The task:
Quote exactly the lines spanning from the top of the data below to the line that contains "(14119 Cr) |", including both.

Input START

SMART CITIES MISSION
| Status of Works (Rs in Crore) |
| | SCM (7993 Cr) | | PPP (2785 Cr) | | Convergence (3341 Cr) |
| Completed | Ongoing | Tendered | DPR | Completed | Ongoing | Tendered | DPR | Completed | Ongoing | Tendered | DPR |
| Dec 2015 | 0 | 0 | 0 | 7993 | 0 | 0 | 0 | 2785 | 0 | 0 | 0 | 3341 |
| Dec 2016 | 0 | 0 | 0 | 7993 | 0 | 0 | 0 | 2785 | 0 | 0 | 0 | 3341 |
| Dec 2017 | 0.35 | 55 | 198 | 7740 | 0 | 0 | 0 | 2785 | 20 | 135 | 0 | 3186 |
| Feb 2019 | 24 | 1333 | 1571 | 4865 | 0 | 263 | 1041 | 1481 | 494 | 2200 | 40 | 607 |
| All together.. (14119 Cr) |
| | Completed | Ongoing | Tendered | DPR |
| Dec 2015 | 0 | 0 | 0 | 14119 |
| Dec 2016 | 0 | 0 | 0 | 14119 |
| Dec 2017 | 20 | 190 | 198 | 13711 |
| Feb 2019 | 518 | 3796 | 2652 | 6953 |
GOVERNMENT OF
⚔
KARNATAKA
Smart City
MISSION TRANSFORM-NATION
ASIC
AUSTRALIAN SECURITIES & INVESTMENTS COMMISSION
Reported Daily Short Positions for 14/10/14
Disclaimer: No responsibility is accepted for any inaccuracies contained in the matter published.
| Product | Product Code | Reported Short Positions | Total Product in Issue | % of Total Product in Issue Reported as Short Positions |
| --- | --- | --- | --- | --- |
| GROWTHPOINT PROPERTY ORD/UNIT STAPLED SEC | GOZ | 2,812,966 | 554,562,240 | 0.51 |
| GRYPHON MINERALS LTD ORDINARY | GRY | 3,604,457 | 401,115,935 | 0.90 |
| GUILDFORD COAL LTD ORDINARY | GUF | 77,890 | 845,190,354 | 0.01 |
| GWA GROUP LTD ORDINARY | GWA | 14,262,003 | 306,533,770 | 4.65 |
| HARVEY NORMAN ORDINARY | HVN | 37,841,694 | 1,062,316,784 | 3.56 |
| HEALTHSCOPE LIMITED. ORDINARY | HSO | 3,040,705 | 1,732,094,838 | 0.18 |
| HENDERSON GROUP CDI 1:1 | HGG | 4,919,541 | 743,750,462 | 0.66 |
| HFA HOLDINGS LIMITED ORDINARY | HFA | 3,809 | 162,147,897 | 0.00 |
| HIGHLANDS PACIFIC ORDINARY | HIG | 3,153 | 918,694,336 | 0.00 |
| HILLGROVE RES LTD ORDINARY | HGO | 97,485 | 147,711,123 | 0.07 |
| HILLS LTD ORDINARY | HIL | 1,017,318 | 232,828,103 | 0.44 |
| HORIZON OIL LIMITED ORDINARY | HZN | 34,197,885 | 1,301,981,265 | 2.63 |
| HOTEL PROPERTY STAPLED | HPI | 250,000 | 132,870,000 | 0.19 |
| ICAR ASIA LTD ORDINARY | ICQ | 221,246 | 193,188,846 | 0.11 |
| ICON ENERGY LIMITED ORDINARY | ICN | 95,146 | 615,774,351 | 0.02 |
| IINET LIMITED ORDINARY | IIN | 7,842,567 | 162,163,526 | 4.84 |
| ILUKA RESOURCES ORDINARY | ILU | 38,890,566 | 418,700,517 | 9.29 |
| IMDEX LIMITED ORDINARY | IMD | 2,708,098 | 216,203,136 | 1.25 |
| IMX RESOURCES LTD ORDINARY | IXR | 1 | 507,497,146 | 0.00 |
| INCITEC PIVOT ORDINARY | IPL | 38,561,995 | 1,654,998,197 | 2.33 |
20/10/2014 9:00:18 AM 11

Input END

Solution to this exercise:
SMART CITIES MISSION
| Status of Works (Rs in Crore) |
| | SCM (7993 Cr) | | PPP (2785 Cr) | | Convergence (3341 Cr) |
| Completed | Ongoing | Tendered | DPR | Completed | Ongoing | Tendered | DPR | Completed | Ongoing | Tendered | DPR |
| Dec 2015 | 0 | 0 | 0 | 7993 | 0 | 0 | 0 | 2785 | 0 | 0 | 0 | 3341 |
| Dec 2016 | 0 | 0 | 0 | 7993 | 0 | 0 | 0 | 2785 | 0 | 0 | 0 | 3341 |
| Dec 2017 | 0.35 | 55 | 198 | 7740 | 0 | 0 | 0 | 2785 | 20 | 135 | 0 | 3186 |
| Feb 2019 | 24 | 1333 | 1571 | 4865 | 0 | 263 | 1041 | 1481 | 494 | 2200 | 40 | 607 |
| All together.. (14119 Cr) |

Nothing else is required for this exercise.